- Project will have a 125-feet tall statue of Mother Cauvery near a dam
- The project worth Rs 1,200 crore will require about 400 acres of land
- Cabinet says it aims to make a tourist destination and generate revenues
The Karnataka government is now among those to have entered the statue race as it plans to install a 125 feet tall one of Mother Cauvery near the Krishnarajasagara Dam on Cauvery River in Mandya district.
The project, estimated to cost around Rs 1,200 crore, will require about 400 acres of land and is expected to be ready after two years.

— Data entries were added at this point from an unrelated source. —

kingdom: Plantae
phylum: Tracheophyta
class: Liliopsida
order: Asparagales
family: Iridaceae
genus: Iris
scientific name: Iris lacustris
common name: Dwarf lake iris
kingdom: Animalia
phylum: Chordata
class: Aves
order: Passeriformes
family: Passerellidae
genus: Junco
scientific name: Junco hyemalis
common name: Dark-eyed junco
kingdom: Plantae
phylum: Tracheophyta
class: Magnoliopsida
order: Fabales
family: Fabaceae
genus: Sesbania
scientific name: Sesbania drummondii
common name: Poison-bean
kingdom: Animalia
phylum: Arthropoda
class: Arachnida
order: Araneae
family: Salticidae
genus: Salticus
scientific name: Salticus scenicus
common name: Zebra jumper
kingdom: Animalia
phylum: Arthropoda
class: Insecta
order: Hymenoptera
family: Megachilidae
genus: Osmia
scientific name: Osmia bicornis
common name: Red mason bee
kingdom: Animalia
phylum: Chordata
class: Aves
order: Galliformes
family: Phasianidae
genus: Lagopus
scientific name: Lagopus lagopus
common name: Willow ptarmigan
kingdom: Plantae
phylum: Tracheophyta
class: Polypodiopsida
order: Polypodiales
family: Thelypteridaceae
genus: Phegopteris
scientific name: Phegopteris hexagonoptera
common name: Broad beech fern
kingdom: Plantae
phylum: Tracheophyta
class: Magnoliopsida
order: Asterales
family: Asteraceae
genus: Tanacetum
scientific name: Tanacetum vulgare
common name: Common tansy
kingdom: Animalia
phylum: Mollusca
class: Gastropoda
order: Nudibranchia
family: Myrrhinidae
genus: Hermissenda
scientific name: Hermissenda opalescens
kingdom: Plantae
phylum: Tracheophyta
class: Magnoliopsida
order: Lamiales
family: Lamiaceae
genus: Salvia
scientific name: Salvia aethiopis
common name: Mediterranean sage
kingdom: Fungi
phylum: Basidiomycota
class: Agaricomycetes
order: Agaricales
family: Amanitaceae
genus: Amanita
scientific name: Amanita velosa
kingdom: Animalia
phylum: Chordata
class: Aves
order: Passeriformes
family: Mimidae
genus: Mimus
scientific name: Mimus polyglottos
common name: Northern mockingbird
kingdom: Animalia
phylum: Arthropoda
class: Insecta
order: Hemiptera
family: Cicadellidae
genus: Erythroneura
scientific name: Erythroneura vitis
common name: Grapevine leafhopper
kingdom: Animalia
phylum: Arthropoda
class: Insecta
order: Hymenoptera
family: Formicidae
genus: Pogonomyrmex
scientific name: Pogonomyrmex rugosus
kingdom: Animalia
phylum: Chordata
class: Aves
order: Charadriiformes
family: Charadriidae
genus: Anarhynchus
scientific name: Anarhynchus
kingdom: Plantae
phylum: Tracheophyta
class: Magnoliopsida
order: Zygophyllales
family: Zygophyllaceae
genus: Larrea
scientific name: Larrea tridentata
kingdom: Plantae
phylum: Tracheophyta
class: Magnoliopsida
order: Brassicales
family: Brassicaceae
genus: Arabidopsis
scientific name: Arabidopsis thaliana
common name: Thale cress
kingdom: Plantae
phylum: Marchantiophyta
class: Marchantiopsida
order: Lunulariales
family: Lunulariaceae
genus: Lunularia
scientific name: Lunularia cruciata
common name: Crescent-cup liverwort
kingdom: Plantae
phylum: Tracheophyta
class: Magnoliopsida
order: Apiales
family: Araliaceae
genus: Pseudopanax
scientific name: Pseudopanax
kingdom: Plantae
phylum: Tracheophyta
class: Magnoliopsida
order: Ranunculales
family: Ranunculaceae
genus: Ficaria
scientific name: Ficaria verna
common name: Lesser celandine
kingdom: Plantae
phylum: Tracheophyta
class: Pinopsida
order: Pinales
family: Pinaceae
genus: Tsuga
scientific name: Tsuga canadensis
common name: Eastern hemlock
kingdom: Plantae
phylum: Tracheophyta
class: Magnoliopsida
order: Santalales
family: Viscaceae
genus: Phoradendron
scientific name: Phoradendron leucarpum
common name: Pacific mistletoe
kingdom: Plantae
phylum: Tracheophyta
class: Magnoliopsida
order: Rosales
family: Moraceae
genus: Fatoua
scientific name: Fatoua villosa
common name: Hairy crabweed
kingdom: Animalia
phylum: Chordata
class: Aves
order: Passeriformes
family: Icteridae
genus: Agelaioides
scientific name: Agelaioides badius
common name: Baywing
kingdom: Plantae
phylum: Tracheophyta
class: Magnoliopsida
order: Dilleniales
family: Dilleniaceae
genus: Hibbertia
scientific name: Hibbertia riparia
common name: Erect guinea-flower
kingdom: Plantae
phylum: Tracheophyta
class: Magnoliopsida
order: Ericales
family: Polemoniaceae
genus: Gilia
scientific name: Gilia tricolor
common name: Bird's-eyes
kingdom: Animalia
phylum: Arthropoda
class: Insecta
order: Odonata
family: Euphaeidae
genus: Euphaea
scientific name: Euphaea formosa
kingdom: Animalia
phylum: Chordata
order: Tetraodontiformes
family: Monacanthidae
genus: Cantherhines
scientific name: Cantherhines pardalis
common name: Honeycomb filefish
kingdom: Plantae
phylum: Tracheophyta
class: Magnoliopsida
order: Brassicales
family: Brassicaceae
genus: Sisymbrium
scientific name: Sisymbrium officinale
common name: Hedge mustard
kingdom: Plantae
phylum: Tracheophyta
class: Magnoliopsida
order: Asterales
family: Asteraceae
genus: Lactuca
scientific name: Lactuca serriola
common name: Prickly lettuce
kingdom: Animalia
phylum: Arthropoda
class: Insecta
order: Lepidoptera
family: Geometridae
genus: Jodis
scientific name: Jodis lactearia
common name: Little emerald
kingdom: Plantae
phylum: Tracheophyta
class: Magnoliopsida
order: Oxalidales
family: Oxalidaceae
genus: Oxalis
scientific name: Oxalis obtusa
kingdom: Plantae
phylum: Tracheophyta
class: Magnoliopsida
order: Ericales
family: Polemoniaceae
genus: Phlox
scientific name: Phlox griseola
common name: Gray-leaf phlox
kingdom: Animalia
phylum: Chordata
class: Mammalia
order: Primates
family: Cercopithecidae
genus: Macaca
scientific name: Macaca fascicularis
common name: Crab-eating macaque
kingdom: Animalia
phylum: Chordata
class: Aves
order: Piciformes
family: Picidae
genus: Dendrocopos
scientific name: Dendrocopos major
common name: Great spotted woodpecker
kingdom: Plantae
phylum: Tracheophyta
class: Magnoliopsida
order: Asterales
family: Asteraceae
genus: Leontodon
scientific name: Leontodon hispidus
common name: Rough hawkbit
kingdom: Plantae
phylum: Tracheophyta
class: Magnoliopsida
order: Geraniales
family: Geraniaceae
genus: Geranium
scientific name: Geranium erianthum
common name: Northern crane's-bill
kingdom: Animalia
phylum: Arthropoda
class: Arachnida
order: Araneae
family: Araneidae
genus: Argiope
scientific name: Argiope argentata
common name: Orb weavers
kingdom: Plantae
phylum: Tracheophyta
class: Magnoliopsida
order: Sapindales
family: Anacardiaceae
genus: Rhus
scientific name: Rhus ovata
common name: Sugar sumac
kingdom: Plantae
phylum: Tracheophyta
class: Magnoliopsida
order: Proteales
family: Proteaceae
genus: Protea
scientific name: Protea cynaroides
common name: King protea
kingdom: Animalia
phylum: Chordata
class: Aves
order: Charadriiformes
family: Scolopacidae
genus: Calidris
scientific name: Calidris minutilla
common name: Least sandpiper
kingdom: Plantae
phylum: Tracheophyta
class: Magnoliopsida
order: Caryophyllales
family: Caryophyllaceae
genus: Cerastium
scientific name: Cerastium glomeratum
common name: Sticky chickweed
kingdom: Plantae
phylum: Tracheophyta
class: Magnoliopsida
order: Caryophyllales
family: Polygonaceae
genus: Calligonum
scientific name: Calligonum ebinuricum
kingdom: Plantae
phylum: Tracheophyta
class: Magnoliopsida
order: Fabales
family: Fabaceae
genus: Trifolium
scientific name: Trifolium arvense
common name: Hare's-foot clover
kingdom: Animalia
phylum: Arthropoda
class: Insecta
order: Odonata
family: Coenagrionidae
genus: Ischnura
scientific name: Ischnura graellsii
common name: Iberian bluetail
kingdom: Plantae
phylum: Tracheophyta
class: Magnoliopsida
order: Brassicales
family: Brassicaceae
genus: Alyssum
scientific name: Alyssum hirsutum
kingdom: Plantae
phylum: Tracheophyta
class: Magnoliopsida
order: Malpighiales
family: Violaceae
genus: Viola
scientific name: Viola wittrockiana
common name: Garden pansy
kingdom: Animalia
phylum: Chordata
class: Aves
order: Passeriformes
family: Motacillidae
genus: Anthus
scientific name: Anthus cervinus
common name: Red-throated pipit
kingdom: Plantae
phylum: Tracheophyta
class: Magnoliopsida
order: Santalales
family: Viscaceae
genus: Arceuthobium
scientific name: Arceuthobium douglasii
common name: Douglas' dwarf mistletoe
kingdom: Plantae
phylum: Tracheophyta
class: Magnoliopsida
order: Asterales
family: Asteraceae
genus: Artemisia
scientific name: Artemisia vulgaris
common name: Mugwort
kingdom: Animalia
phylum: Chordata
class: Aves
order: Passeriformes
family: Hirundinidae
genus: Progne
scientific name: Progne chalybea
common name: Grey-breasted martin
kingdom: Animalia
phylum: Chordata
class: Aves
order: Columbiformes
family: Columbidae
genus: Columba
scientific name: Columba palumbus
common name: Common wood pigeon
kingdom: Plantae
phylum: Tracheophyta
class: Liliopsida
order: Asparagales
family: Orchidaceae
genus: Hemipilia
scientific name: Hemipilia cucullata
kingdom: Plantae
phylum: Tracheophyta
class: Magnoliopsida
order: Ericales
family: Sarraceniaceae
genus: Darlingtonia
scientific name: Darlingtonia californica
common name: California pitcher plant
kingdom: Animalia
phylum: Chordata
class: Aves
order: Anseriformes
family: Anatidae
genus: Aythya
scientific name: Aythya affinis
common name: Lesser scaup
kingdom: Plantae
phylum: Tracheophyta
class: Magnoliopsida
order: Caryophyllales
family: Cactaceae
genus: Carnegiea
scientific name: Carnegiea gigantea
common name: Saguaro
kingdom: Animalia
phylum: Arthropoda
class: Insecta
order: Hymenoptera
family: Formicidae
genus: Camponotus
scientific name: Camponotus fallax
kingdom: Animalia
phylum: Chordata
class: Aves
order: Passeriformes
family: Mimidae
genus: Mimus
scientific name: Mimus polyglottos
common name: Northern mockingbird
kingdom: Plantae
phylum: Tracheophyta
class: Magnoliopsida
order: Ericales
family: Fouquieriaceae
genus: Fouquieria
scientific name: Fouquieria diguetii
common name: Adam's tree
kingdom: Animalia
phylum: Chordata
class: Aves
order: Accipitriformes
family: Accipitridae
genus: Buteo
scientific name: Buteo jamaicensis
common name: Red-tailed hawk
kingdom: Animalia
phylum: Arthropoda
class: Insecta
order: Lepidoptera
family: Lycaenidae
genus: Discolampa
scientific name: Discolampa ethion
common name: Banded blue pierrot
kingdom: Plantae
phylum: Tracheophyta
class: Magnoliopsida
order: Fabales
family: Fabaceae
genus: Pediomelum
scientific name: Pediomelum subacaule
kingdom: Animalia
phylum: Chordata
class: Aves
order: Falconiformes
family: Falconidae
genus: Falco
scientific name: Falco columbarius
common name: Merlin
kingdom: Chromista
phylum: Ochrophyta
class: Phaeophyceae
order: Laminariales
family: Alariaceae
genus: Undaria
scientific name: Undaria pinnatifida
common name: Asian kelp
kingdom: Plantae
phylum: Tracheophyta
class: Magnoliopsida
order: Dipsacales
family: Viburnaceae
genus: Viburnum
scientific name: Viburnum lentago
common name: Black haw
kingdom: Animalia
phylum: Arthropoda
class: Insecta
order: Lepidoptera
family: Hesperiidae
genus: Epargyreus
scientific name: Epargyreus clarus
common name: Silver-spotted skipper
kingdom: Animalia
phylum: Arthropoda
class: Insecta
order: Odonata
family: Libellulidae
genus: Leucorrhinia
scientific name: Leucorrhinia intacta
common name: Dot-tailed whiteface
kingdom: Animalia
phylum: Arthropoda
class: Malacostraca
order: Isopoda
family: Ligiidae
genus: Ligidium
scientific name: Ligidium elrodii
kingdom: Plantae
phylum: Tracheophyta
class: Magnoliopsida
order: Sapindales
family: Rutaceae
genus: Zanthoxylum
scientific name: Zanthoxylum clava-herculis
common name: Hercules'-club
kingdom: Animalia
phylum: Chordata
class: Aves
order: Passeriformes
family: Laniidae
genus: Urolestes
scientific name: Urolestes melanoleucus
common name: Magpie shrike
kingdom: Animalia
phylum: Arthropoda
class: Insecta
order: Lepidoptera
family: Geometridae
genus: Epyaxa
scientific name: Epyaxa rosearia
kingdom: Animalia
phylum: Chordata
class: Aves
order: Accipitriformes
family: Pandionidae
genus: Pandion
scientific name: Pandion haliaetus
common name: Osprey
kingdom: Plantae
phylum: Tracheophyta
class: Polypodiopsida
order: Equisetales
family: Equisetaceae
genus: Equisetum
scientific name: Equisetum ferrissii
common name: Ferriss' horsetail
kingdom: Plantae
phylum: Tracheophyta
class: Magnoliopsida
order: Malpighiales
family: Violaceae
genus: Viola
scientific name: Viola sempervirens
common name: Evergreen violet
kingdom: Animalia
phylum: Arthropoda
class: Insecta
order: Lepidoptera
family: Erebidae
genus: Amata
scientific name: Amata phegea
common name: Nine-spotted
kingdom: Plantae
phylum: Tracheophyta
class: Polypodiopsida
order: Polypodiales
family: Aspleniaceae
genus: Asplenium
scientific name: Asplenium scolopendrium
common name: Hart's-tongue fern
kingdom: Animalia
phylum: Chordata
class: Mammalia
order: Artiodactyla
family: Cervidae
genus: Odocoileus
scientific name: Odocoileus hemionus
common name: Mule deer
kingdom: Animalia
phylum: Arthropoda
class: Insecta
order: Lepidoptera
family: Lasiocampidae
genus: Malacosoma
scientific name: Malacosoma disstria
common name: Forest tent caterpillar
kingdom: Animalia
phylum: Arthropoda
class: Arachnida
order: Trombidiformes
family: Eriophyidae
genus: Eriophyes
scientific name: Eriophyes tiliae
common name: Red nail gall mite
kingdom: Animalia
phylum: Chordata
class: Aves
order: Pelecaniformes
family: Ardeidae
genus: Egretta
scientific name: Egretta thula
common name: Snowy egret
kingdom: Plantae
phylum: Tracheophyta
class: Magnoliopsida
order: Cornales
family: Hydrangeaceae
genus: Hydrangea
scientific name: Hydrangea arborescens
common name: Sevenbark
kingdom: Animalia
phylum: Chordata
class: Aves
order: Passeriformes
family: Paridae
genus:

The project is being taken up by the water resources and tourism ministries in a bid to increase tourism.
Irrigation minister DK Shivakumar said, "We are just coming up with an amusement park for tourism, like Disneyland. Mysore is a destination for tourism. There is the famous Brindavan Garden and we want to enrich it. We want the world to look at it.
The proposal comes after Prime Minister Narendra Modi unveiled the world's tallest statue in Gujarat last month. The nearly 600-foot long Statue of Unity, costing Rs 2,989 crore, was built in honour of freedom fighter and India's first Home Minister Sardar Vallabhbhai Patel.
Mr Shivakumar, however, said their project is in no way connected to Gujarat's Statue of Unity.
He said the proposal (for the statue) suggests that water will pour from Goddess Cauvery and there will be a place for people to watch from a tower. "It is (like) a tower," he added.
"Architects who have done such projects around the country have given a proposal. It is just a concept. We are not investing any money for any statue or involving any government funds for this. The land is ours and it is public-private participation where we are asking investors to come and invest," he said.
The irrigation minister said the aim of the project is to create a tourist destination and generate revenues for the government as well as employment opportunities.
"We will do it in a transparent way. We placed it before the Assembly in the budget," he added.
Public opinion is, however, mixed on the issue.
A resident, Suresh, told NDTV: "It is unnecessary. There is health and education and there is no use in making statues."
Another resident, Siddappa G, said: "It is a good thing. We should have something like this in Bangalore also. It will encourage tourism."
The Cauvery River is a lifeline for much of southern Karnataka. However, a water sharing dispute has been a bone of contention between Karnataka and Tamil Nadu since the time of the British Raj. Many of the districts in both states are dependent on Cauvery for irrigation, while Bengaluru gets its water from the river.